BEGIN Provided data

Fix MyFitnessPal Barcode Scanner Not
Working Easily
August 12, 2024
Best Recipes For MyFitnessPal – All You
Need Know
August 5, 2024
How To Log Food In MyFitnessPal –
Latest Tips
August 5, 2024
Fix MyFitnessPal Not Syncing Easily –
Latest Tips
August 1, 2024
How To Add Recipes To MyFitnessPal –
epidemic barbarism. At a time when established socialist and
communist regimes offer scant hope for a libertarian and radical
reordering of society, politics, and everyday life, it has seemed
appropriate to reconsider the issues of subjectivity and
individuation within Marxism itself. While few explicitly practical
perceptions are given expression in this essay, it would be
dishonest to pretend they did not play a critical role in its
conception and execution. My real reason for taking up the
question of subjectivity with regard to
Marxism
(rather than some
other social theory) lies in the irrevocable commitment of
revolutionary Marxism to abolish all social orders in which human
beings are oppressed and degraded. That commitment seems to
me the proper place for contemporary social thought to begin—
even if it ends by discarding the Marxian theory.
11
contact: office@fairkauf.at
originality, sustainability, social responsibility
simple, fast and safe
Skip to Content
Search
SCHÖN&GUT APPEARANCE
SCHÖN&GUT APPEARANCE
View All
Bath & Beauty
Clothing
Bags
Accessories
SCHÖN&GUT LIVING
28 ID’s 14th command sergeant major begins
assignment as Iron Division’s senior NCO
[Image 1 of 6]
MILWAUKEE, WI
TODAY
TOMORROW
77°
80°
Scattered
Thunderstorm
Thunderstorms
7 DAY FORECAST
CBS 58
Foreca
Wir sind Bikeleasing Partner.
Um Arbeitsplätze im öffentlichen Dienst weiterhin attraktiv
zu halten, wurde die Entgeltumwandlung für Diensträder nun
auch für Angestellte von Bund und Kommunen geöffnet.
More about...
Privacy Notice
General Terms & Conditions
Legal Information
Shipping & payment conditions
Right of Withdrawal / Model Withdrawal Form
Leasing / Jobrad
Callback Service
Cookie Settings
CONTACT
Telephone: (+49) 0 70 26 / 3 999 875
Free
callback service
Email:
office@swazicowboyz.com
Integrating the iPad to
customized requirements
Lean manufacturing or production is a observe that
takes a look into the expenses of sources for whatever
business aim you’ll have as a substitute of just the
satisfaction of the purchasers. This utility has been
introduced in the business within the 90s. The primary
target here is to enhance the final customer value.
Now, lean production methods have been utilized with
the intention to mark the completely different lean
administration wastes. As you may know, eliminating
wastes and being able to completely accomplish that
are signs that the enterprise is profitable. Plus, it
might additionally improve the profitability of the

END Provided data

Written task:
Set down, exactly as they appear above, all lines from the one that has "communist regimes offer" down to the one that has "other social theory)", including those two and no others.

Response to the task:
communist regimes offer scant hope for a libertarian and radical
reordering of society, politics, and everyday life, it has seemed
appropriate to reconsider the issues of subjectivity and
individuation within Marxism itself. While few explicitly practical
perceptions are given expression in this essay, it would be
dishonest to pretend they did not play a critical role in its
conception and execution. My real reason for taking up the
question of subjectivity with regard to
Marxism
(rather than some
other social theory) lies in the irrevocable commitment of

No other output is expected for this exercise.